How much did Amazon invest in Showrunner?
The reporting reviewed states that Amazon's Alexa Fund invested in Fable Studio to support Showrunner's public launch but does not disclose a dollar amount. We are not assigning a figure to a deal whose figure has not been publicly reported. What is reportable is the strategic direction: Amazon's venture arm backed a consumer AI-show platform rather than a studio bespoke-model deal.
What is Showrunner?
Showrunner is a platform from Fable Studio, led by CEO Edward Saatchi, that lets users generate animated episodes from text prompts and uploaded images and extend original interactive shows. Saatchi has described the ambition as a "Netflix of AI." Fable previously generated AI South Park episodes that were pulled over copyright claims and is reportedly pursuing licensing deals with major studios.
Does this mean generative AI cannot be used in Hollywood?
No, and that is not the argument. The reporting suggests AI is being used productively for preproduction and postproduction detail work, and Critterz shows new-IP projects moving forward with general AI tooling. The specific thing that hit a wall is training a model on a single studio's locked, rights-encumbered library to replace production. That is a narrower failure than "AI does not work in film."
Is this analysis affiliated with Lionsgate, Runway, OpenAI, or Amazon?
No. ThePlanetTools.ai has no affiliate or commercial relationship with any company named here and earns nothing from any link in this article. This is an independent editorial analysis built from public, attributed reporting, with a clearly flagged contrarian read and an explicit list of what would prove that read wrong.
Which video AI models are most relevant to this story?
Runway Gen-4.5 is the model at the center of the Lionsgate deal and has since shifted toward general world models. Google Veo 3.1 and Kling 3 Omni are the other production-grade names, and Pika sits in the faster consumer-creator lane. None of them solves the structural data-and-rights problem in the Lionsgate story — they operate upstream of it — but they are where practical tool decisions get made.
What is the single biggest takeaway from the Lionsgate-Runway story?
In my read: the proprietary-library moat that justified studio bespoke-model deals may not exist in the form executives assumed. The reported claim that even Disney's catalog is too small to train a production-grade model, if it holds, reframes the entire "train AI on our IP" strategy. The approaches that avoid that dependency — new IP with general tooling, licensing on the studio's terms — are the ones progressing.
How confident should readers be in this contrarian read?
Treat it as a sourced, falsifiable argument, not a settled fact.

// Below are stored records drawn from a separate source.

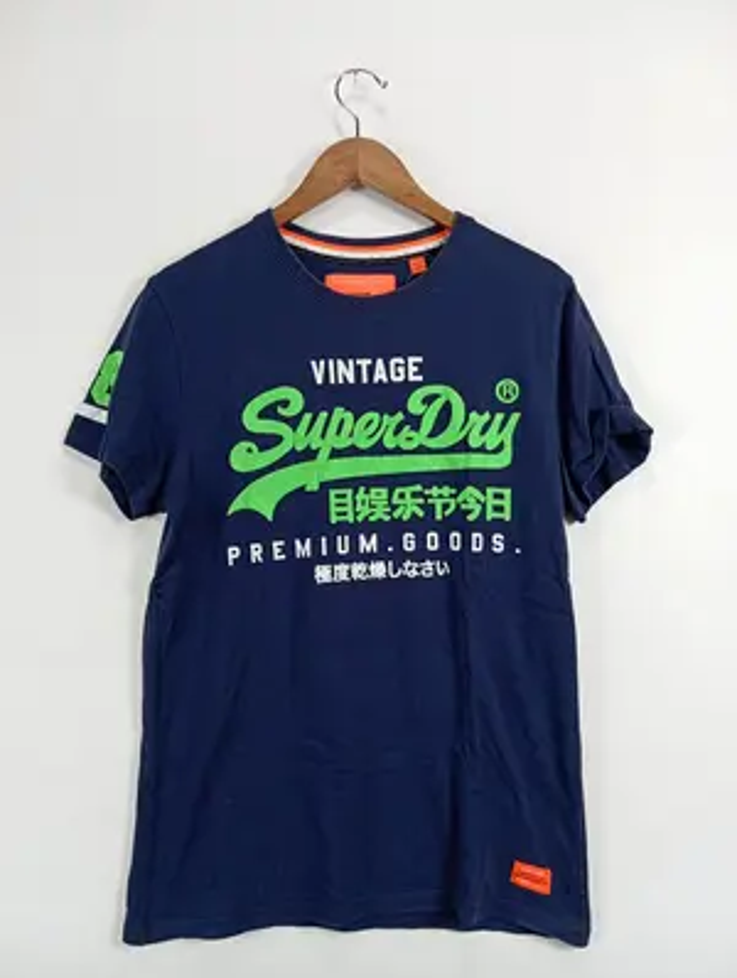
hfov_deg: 49.9
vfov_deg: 63.4
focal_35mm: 28
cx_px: 368
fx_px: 792
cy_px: 489
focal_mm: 4.22
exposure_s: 1/50
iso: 87
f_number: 1.8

The strongest single claim — that even Disney's catalog is too small — comes from one person familiar with the situation via TheWrap, and the article flags exactly that. The "What would prove me wrong" section lists the specific events that would weaken or break the thesis. It is a directional read with stated confidence limits, not a verdict.

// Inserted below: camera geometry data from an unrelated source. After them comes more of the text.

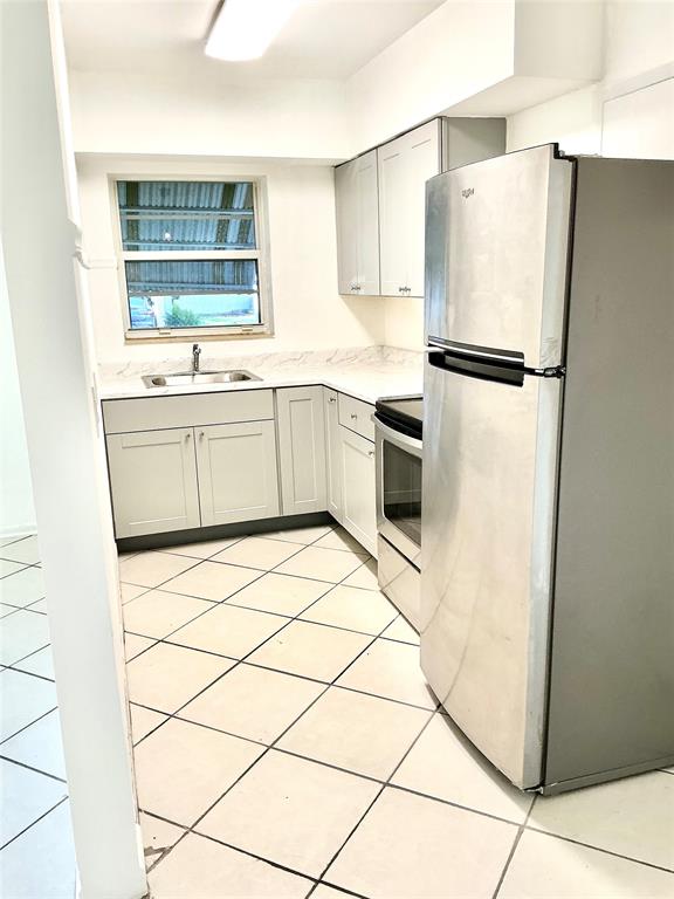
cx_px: 337
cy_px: 450
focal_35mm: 28
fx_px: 727
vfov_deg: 63.4
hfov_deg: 49.7
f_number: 1.8
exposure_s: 1/120
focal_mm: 3
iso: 50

Editorial note & disclosure (repeated): No affiliate or commercial relationship exists between ThePlanetTools.ai and Lionsgate, Runway, OpenAI, Amazon, or Fable Studio. We earn nothing from any link here. Every factual claim is attributed to a named outlet — primarily TheWrap (Roger Cheng and Jeremy Fuster), The Hollywood Reporter, and Deadline — and where a claim rests on a single source, that is stated in the text. This is an opinion-driven strategic analysis, not original investigative reporting, and the "What would prove me wrong" section sets the conditions under which the argument should be revised.